Und dass am Ende dann noch die Meinung vorgetragen wird, dass jeder Richter oder Parlamentarier überall (am Liebsten noch vor PArteigenossen) seinen Senf zum Besten geben darf, und nur der Bundesanwalt sein Leben als Eremit fristen soll, ist wirklich keine tragfähige Konzeption – weder politisch, noch rechtlich, geschweige denn menschlich.
Eremiten müssten die Richterinnen und Richter nicht sein – aber etwas Einsamkeit ertragen zu können, scheint mir eine wesentliche Bedingung, um dieses überaus wichtige und verantwortungsvolle Amt unabhängig ausüben zu können.
So ist es. “Bellinzona” ist und bleibt ein Schnellschuss des Parlamentes, teuer und überflüssig..

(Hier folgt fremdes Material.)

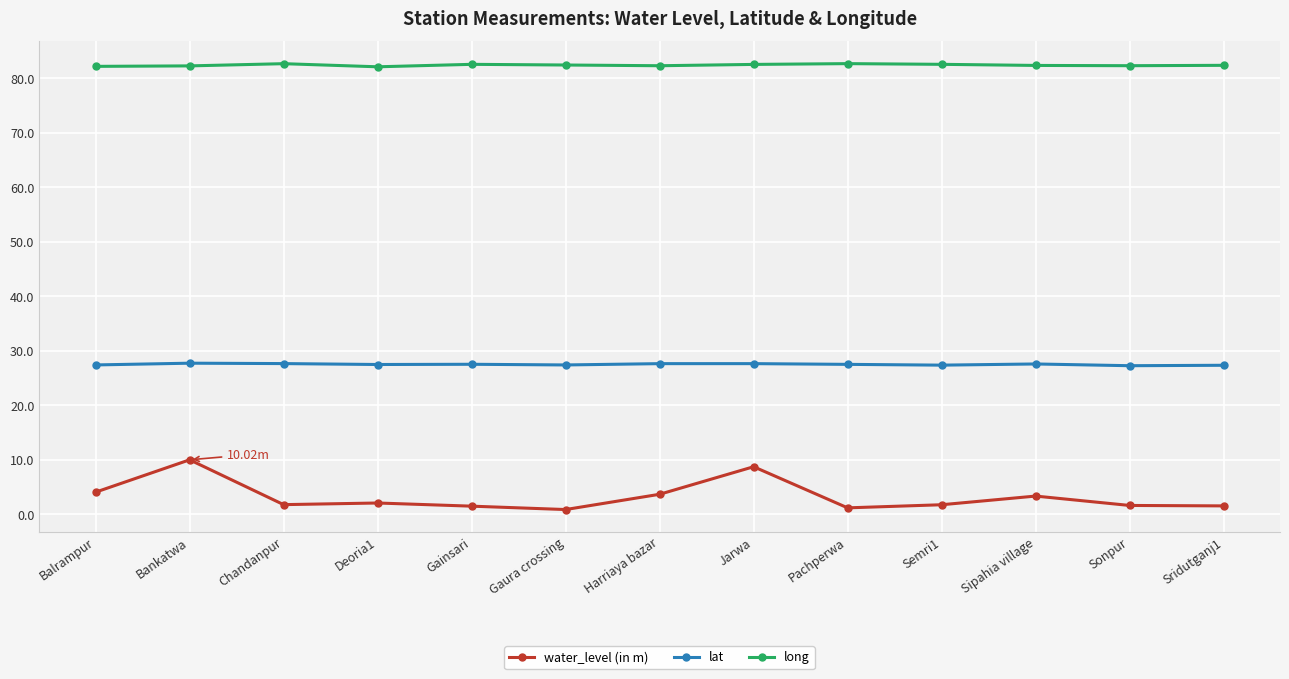

Which series has the largest range (max minus min)?

water_level (in m)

Immerhin gibt es für Gerichte hinsichtlich Unabhängigkeit und Ausstandsfragen gesetzliche Vorgaben und eine reiche Praxis. Wie ist das eigentlich mit der hier als Grundlage der Anklage dienenden sog. 4. Gewalt im Staat? Wenn Sie das Journalistenmilieu nur ein bisschen kennen, so werden Sie feststellen, dass sich die (tatsächlichen oder vermeintlichen) Verflechtungen in der Justiz gegen die Verflechtungen in den Medien bescheiden ausnehmen. Seien Sie also vorsichtig. Nicht alles, was der Tages Anzeiger schreibt, ist die interessenfrei verkündete Wahrheit. Im Übrigen ist es gerade die auf die Person zielende Berichterstattung des TA, welche die von Ihnen angeprangerte Verpolitisierung der Justiz begünstigt.

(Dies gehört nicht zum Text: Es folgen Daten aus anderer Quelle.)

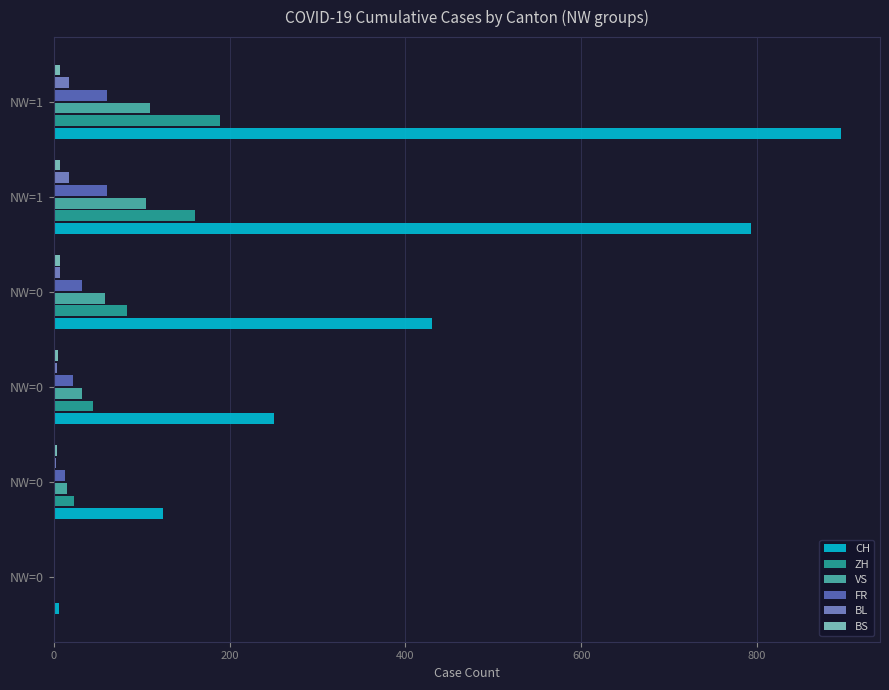

How many categories are shown in the chart?

6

@V.Orsicht: Ich kenne das Milieu zwar nicht, aber mein Beitrag basiert ja nicht auf dem Tagi, sondern nimmt seinen Artikel nur als Aufhänger.
Immerhin nehmen Sie den Beitrag im TA als Beleg für das nach Ihrer Ansicht vorhandene institutionelle Versagen. Insoweit basiert Ihre Behördenschelte durchaus auf dem TA. Basierte Ihre Kritik dagegen nicht auf dem TA, so müsste sie als rein subjektive Unmutsbekundung bezeichnet werden, welche durch nichts belegt wird. Ihr Beitrag wäre als Polemik entlarvt, was die Sache auch nicht besser machen würde.
Ich nenne den Tagi als Quelle, das stimmt. Der Rest ist zwar logisch nicht zwingend, aber ich wehre mich auch nicht gegen den Vorwurf von Unmutsbekundungen und Polemik. Die Freiheit nehme ich mir hier ab und zu.
Das Revisionsgesuch von Bundesanwalt A. war offensichtlich unzulässig. Beschwerdekammerpräsident E. musste nicht einmal Stellung nehmen: https://www.bstger.ch/de/media/comunicati-stampa/2019.html#1006
Bloss gut, dass die Beschlüsse anonymisiert wurden.